[Records shown Boundary: Start]

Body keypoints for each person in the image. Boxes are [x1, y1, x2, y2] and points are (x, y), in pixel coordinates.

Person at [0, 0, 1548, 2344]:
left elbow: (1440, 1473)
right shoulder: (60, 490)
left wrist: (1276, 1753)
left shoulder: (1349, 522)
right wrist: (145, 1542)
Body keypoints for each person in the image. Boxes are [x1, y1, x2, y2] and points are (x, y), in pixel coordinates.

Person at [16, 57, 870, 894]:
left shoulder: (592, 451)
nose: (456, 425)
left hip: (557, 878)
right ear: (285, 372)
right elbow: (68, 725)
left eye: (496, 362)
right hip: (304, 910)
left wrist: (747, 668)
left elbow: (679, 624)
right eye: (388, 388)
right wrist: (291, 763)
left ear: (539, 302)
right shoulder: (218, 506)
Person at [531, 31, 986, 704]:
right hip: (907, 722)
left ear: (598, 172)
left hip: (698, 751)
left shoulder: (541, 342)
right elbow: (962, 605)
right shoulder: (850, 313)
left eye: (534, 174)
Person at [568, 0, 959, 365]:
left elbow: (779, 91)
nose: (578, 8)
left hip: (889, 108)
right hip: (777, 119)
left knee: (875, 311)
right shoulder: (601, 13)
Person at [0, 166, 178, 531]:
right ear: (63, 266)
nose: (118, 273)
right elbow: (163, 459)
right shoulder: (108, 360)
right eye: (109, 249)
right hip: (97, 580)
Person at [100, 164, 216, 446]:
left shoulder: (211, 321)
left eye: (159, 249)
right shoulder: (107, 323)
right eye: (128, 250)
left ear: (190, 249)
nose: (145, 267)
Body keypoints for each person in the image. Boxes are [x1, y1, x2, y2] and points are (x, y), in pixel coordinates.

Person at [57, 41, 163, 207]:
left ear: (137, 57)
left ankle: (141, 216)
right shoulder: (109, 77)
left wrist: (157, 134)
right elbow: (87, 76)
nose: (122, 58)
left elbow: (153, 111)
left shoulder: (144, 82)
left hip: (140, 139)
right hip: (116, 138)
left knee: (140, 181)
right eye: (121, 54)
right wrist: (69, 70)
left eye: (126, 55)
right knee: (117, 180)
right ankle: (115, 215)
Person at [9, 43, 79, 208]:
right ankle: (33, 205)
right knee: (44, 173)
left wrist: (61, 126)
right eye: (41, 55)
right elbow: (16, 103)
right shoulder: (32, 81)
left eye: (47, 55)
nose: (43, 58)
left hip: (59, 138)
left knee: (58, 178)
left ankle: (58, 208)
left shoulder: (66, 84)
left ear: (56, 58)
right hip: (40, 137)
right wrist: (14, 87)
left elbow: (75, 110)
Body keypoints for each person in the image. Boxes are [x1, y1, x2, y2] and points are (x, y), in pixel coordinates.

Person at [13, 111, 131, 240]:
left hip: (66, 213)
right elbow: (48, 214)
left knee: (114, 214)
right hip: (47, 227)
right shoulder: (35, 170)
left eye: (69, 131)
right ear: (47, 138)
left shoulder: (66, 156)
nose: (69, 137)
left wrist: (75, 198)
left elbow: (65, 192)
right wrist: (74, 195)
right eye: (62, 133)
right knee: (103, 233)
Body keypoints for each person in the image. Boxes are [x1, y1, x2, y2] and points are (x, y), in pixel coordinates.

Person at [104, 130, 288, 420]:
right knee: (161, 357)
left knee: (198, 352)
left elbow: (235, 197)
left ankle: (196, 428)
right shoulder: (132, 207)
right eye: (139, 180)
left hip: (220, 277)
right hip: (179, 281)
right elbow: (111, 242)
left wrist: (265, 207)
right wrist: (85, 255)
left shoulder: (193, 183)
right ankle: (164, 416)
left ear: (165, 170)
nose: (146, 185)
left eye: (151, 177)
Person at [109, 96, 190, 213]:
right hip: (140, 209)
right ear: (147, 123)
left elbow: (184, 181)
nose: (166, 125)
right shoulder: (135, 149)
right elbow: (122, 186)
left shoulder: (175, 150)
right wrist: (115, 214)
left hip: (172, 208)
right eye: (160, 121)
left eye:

[Records shown Boundary: End]

Produce an exact copy of the entries above.

■ Exercise answer
Body keypoints for each person in the image. Boxes are [x1, y1, x2, y2] and points are (x, y), in pixel coordinates.

Person at [0, 0, 1548, 2344]:
left elbow: (1440, 1473)
right shoulder: (60, 490)
left wrist: (1276, 1753)
left shoulder: (1349, 522)
right wrist: (145, 1542)
Body keypoints for each person in the image. Boxes are [x1, y1, x2, y2] and points are (x, y), in pixel coordinates.

Person at [16, 57, 870, 894]:
left shoulder: (592, 451)
nose: (456, 425)
left hip: (557, 878)
right ear: (285, 372)
right elbow: (68, 725)
left eye: (496, 362)
right hip: (304, 910)
left wrist: (747, 668)
left elbow: (679, 624)
right eye: (388, 388)
right wrist: (291, 763)
left ear: (539, 302)
right shoulder: (218, 506)
Person at [531, 31, 986, 704]:
right hip: (907, 722)
left ear: (598, 172)
left hip: (698, 751)
left shoulder: (541, 342)
right elbow: (962, 605)
right shoulder: (850, 313)
left eye: (534, 174)
Person at [568, 0, 959, 365]:
left elbow: (779, 91)
nose: (578, 8)
left hip: (889, 108)
right hip: (777, 119)
left knee: (875, 311)
right shoulder: (601, 13)
Person at [0, 166, 178, 531]:
right ear: (63, 266)
nose: (118, 273)
right elbow: (163, 459)
right shoulder: (108, 360)
right eye: (109, 249)
right hip: (97, 580)
Person at [100, 164, 216, 446]:
left shoulder: (211, 321)
left eye: (159, 249)
right shoulder: (107, 323)
right eye: (128, 250)
left ear: (190, 249)
nose: (145, 267)
Body keypoints for each person in the image. Boxes are [x1, y1, x2, y2] and points are (x, y), in pixel coordinates.

Person at [57, 41, 163, 207]:
left ear: (137, 57)
left ankle: (141, 216)
right shoulder: (109, 77)
left wrist: (157, 134)
right elbow: (87, 76)
nose: (122, 58)
left elbow: (153, 111)
left shoulder: (144, 82)
left hip: (140, 139)
right hip: (116, 138)
left knee: (140, 181)
right eye: (121, 54)
right wrist: (69, 70)
left eye: (126, 55)
right knee: (117, 180)
right ankle: (115, 215)
Person at [9, 43, 79, 208]:
right ankle: (33, 205)
right knee: (44, 173)
left wrist: (61, 126)
right eye: (41, 55)
right elbow: (16, 103)
right shoulder: (32, 81)
left eye: (47, 55)
nose: (43, 58)
left hip: (59, 138)
left knee: (58, 178)
left ankle: (58, 208)
left shoulder: (66, 84)
left ear: (56, 58)
right hip: (40, 137)
right wrist: (14, 87)
left elbow: (75, 110)
Body keypoints for each person in the image. Boxes are [x1, y1, x2, y2] and points are (x, y), in pixel coordinates.

Person at [13, 111, 131, 240]:
left hip: (66, 213)
right elbow: (48, 214)
left knee: (114, 214)
right hip: (47, 227)
right shoulder: (35, 170)
left eye: (69, 131)
right ear: (47, 138)
left shoulder: (66, 156)
nose: (69, 137)
left wrist: (75, 198)
left elbow: (65, 192)
right wrist: (74, 195)
right eye: (62, 133)
right knee: (103, 233)
Body keypoints for each person in the image. Boxes are [x1, y1, x2, y2] and points are (x, y), in pixel coordinates.

Person at [104, 130, 288, 420]:
right knee: (161, 357)
left knee: (198, 352)
left elbow: (235, 197)
left ankle: (196, 428)
right shoulder: (132, 207)
right eye: (139, 180)
left hip: (220, 277)
right hip: (179, 281)
right elbow: (111, 242)
left wrist: (265, 207)
right wrist: (85, 255)
left shoulder: (193, 183)
right ankle: (164, 416)
left ear: (165, 170)
nose: (146, 185)
left eye: (151, 177)
Person at [109, 96, 190, 213]:
right hip: (140, 209)
right ear: (147, 123)
left elbow: (184, 181)
nose: (166, 125)
right shoulder: (135, 149)
right elbow: (122, 186)
left shoulder: (175, 150)
right wrist: (115, 214)
left hip: (172, 208)
right eye: (160, 121)
left eye:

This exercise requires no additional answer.